This was heavy in ways she didn't know how to carry. This was him making her breakfast and her using his shower and him asking her to stay and her actually considering it.
What am I doing?she asked herself.What am I actually doing here?
She didn't have an answer.
Eventually, the water started to cool, and practicality won out over existential crisis. She turned off the shower, dried herself with his stupid heated towel, and realized she had no clean clothes.
A folded pile sat on the bathroom counter.
One of his shirts—soft grey cotton, large enough to be a dress on her. A pair of her own leggings, which he must have retrieved from her bag in the guest room. Fresh socks, because apparently he'd noticed she always complained about cold feet in the mornings.
He'd noticed, and he'd done something about it without being asked, without making a big deal of it or expecting anything in return. The feeling that swelled in her chest was dangerously close to something she refused to name.
She dressed quickly and followed the smell of coffee to the kitchen.
Tarmek was at the stove, shirtless, making what appeared to be pancakes. Actual pancakes, from scratch, with a precision that suggested he'd memorized the exact measurements and was executing them with military accuracy.
The protein shake mess had been cleaned up. The table had been wiped down. Her tank top, shorts, and underwear were folded neatly on a chair.
He looked up when she entered. Took in his shirt hanging past her thighs, her wet hair dripping onto the collar, her bare feet on his clean floor.
Something in his expression softened.
"Sit down," he said. "These are almost ready."
"You really didn't have to?—"
"I know." He flipped a pancake with practiced ease. "I wanted to."
She sat.
The kitchen was different in daylight. She'd seen it before, of course—had spent hours in here over the past week, raiding his fridge and rearranging his cabinets and generally driving him insane. But she'd always viewed it through the lens of a temporary borrowed space. Someone else's home that she was just passing through.
Now it felt different.
Now she could see where her coffee mug had left a ring on the counter (she'd never used coasters, to his ongoing horror). Where the color-coded magnets she'd scrambled had been returned to their original positions, then scrambled again, then returned again in what had become an ongoing silent battle. Where her favorite tea had been added to his collection, tucked between his precisely organized coffee pods.
He'd made space for her.
Not just physically—though yes, there was the guest room and the bathroom shelf he'd cleared and the drawer he'd grudgingly allocated for her art supplies. But mentally. Emotionally. He'd adjusted his rigid routines to accommodate her chaos, her noise, her tendency to leave her mark on everything she touched.

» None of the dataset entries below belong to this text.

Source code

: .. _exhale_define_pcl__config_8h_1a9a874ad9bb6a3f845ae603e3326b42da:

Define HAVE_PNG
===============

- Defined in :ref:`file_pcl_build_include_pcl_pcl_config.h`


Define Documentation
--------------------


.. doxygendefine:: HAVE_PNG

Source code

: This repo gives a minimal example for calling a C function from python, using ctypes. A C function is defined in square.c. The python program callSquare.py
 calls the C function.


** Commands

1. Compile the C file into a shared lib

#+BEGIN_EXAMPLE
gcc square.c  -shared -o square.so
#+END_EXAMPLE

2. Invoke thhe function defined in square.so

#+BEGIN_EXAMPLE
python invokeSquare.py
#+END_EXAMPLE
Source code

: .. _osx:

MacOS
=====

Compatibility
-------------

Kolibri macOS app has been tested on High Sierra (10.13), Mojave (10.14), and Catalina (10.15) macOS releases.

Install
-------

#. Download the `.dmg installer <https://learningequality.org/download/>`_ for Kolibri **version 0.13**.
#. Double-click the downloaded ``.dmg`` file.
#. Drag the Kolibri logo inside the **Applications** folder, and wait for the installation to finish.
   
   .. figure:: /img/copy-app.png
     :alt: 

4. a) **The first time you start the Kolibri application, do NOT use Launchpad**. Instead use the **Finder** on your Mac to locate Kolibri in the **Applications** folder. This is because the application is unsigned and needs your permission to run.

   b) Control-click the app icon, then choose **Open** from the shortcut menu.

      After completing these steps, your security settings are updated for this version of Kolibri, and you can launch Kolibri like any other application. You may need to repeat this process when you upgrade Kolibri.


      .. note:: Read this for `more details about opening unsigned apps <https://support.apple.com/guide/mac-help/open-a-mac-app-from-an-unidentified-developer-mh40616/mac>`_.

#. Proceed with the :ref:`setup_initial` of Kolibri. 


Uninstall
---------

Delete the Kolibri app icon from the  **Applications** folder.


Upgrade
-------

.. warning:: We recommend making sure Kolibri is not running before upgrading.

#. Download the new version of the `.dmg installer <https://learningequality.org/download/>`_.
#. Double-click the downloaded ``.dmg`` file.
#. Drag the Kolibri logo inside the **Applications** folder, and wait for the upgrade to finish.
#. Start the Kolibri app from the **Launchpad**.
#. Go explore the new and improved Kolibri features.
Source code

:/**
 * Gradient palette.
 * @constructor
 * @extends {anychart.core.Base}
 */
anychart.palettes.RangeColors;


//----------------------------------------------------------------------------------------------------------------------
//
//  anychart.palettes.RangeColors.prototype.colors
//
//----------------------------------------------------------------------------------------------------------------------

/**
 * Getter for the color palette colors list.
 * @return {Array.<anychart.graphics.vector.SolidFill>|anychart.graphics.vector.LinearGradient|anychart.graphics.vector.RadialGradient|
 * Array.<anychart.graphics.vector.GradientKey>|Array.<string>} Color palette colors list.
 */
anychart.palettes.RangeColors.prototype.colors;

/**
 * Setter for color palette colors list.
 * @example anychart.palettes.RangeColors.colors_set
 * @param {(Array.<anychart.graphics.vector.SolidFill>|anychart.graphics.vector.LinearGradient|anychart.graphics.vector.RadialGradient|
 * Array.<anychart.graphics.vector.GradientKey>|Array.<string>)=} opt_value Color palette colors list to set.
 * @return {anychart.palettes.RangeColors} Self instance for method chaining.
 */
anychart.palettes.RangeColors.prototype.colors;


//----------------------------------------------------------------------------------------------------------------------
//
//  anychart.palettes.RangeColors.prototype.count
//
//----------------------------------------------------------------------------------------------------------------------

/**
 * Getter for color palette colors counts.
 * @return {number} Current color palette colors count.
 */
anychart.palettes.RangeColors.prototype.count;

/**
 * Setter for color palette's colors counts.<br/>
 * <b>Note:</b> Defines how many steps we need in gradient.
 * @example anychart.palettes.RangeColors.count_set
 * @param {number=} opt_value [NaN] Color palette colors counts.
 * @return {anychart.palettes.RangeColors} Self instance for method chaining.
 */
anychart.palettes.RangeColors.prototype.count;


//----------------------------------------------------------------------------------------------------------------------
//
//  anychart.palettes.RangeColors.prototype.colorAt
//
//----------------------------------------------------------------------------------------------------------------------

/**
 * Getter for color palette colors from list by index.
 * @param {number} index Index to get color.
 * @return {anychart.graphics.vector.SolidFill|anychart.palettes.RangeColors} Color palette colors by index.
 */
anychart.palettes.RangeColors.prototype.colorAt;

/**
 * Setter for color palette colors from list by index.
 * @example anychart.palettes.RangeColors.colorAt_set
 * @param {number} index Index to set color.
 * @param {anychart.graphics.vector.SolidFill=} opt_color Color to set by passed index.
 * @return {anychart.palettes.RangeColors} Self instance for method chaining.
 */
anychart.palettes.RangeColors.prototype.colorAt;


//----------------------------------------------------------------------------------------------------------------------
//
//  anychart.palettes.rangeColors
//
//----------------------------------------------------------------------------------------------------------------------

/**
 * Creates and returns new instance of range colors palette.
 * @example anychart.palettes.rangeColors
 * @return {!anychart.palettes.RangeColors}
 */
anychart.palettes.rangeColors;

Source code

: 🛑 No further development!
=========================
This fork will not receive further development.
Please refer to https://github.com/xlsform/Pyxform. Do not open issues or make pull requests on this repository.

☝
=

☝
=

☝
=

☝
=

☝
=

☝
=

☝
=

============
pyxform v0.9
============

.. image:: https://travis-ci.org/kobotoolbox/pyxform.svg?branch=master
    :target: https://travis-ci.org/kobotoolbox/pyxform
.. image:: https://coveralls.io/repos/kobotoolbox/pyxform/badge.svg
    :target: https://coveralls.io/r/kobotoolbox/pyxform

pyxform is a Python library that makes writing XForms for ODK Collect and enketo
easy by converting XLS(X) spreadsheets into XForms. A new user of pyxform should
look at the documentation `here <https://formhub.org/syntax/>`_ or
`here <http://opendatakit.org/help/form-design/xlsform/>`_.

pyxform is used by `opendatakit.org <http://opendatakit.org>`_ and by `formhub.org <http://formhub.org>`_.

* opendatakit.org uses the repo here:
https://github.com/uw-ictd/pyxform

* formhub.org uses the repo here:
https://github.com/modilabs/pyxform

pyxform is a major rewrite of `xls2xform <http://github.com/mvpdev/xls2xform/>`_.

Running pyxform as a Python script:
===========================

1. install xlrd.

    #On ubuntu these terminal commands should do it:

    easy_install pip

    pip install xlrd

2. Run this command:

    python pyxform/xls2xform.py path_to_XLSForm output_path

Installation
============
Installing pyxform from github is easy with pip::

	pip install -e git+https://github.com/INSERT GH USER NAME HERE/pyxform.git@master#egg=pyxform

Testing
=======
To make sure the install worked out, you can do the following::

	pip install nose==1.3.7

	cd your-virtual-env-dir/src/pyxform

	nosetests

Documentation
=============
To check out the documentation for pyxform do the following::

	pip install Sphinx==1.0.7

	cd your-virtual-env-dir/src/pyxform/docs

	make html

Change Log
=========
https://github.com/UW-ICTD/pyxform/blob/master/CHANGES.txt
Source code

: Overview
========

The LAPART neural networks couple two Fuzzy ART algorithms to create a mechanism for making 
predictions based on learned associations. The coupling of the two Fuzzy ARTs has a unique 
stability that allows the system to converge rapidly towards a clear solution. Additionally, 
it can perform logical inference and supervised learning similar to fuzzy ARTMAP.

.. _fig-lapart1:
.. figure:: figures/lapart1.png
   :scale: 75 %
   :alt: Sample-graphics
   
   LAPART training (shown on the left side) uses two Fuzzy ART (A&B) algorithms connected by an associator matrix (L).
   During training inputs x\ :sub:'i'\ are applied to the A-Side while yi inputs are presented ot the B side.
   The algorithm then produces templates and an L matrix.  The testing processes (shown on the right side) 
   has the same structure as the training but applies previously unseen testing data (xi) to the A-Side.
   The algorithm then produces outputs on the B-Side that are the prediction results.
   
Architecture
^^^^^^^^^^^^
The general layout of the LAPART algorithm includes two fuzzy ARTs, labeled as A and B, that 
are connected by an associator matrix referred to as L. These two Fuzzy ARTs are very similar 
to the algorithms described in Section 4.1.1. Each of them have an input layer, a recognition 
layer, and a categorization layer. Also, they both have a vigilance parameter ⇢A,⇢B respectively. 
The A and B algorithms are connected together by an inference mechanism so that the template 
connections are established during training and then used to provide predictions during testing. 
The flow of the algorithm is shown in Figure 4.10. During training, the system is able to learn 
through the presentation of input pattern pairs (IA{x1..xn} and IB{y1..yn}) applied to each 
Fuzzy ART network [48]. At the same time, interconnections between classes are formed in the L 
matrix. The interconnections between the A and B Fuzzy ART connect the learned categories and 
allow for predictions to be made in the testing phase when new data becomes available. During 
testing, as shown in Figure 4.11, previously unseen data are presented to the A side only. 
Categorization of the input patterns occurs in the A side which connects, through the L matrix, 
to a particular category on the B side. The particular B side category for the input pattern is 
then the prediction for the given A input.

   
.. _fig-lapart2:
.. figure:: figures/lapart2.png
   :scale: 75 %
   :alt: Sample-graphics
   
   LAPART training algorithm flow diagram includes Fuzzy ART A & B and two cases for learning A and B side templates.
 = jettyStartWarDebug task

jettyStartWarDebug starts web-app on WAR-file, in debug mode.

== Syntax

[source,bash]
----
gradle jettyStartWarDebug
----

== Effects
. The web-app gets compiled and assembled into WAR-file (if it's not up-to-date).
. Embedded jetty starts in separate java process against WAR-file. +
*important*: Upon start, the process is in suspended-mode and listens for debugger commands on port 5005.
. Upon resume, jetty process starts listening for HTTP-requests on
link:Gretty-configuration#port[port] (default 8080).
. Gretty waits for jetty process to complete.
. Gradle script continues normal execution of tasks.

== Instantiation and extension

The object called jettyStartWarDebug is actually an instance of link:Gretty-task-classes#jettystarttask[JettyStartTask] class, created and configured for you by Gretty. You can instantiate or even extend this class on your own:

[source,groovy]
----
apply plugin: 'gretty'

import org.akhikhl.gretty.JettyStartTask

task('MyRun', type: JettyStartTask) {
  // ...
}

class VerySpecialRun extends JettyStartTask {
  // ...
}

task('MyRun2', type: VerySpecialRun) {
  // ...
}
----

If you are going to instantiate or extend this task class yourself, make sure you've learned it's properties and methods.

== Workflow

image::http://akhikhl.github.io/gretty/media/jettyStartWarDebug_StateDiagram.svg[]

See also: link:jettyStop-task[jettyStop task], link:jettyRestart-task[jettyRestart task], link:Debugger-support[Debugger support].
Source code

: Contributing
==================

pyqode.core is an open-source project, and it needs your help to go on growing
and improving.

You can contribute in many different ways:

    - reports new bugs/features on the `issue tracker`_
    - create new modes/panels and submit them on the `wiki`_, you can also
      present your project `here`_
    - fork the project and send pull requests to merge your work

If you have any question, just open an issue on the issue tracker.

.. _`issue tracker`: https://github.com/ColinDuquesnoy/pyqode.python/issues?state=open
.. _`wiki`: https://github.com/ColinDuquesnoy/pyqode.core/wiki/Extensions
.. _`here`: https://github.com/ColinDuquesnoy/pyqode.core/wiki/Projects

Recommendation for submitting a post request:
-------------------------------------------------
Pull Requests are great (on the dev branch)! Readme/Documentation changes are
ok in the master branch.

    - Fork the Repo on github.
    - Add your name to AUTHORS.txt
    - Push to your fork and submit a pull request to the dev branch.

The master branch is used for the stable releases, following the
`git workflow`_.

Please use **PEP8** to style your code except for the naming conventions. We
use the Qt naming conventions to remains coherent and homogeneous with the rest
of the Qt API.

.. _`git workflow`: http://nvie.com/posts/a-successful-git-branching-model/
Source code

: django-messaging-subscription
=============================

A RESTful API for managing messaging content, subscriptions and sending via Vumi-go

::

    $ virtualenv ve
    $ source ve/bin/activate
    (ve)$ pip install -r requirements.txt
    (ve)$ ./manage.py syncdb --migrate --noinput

"How do you like your pancakes?" he asked.
"What?"
"Toppings. Fruit. Syrup. There's also—" he paused, seeming almost embarrassed. "There's Nutella. I bought it because you mentioned once that you liked it."
He bought Nutella because I mentioned it.
She'd said that once, in passing, during a conversation about breakfast foods that she barely remembered having. And he'd filed it away. Remembered. Acted on it without ever mentioning it.
"Nutella," she managed. "Nutella is good."
He nodded, retrieved the jar from another perfectly organized cabinet and set it in front of her along with a plate of perfectly golden pancakes.
They were shaped like circles. Exact circles, like he'd used a compass. Of course they were.
"You're staring at the pancakes," he observed.